OpenWIS / openwis

http://openwis.github.io/openwis
GNU General Public License v3.0
11 stars 15 forks source link

Various bugs in the OAI-PMH harvester #239

Open lmika-bom opened 7 years ago

lmika-bom commented 7 years ago

There are various bugs in the OAI-PMH harvesting client in OpenWIS 3.x which makes it impossible to harvest metadata from a HTTPS endpoint. This came to light with the switch-over to HTTPS only harvesting from GISC Exeter.

The bugs are located in the "oaipmh" project:

  1. In "Transport.java", the HTTP client is configured to form a cleartext HTTP connection regardless of the URL scheme taken from the harvesting configuration.
  2. In the same file, the HTTP client is not configured to follow redirects.
  3. The OAI-PMH harvester does not take into account the default HTTPS port number. When a harvester is configured with a "https" URL, the HTTP client is still configured to connect via port 80, instead of 443.
lmika-bom commented 7 years ago

The hint for bug 1 is "Transport.java" line 244. The call to config.setHost() hard-codes the scheme to "http" instead of pick up the scheme from the URL. The fix for bug 2 regarding redirects could probably be fixed by looking at the Javadoc of Apache commons HttpClient version 3.0.1 (which differs from the latest version).

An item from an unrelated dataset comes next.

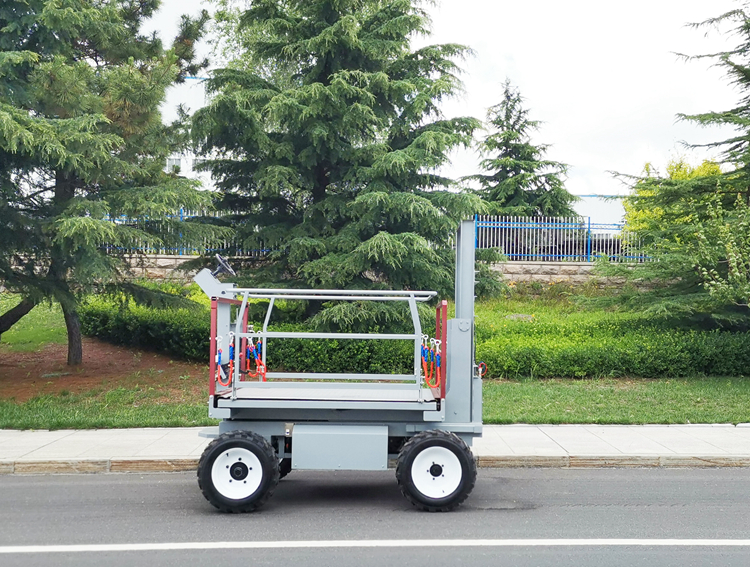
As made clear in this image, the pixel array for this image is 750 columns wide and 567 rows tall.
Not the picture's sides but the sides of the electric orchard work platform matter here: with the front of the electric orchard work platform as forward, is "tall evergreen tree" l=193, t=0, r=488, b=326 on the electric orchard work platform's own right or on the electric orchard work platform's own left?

lmika-bom commented 7 years ago

After investigating bug 2 a little more, not following redirects for POST messages is actually a design decision by the HTTP client used (RFC 2616 is referenced). Therefore, POST redirects may need to be handled manually (or not at all).

ywang-bom commented 7 years ago

Or maybe the OAI-PMH requests should use GET instead of POST. Though the OAI-PMH Spec does not dictate the HTTP method, it feels more appropriate to use GET.

lmika-bom commented 7 years ago

The Transport class does support either GET or POST, with POST being the default. There is also a public method to change the HTTP method, but it doesn't look to be used. I can change the default to GET and see if this would cause any problems.

lmika-bom commented 7 years ago

Initial PR containing fixes for 1 and 3. Will wait for a discussion of the use of GET and POST before fixing 2.

lmika-bom commented 7 years ago

Point 2 is the only thing keeping this issue open. If we don't want to do this, this issue can be closed.

jude2018 commented 6 years ago

@tg4444 . A query from the PMC meeting in Helsinkini - Has this been resolved in v3.14?

woollattd commented 6 years ago

I'm not aware that 'Point 2' has been addressed.

tg4444 commented 6 years ago

@jude2018, No relevant pull requests have been merged since the time @lmika-bom's fix was merged. As a result, 'Point 2' has not been addressed.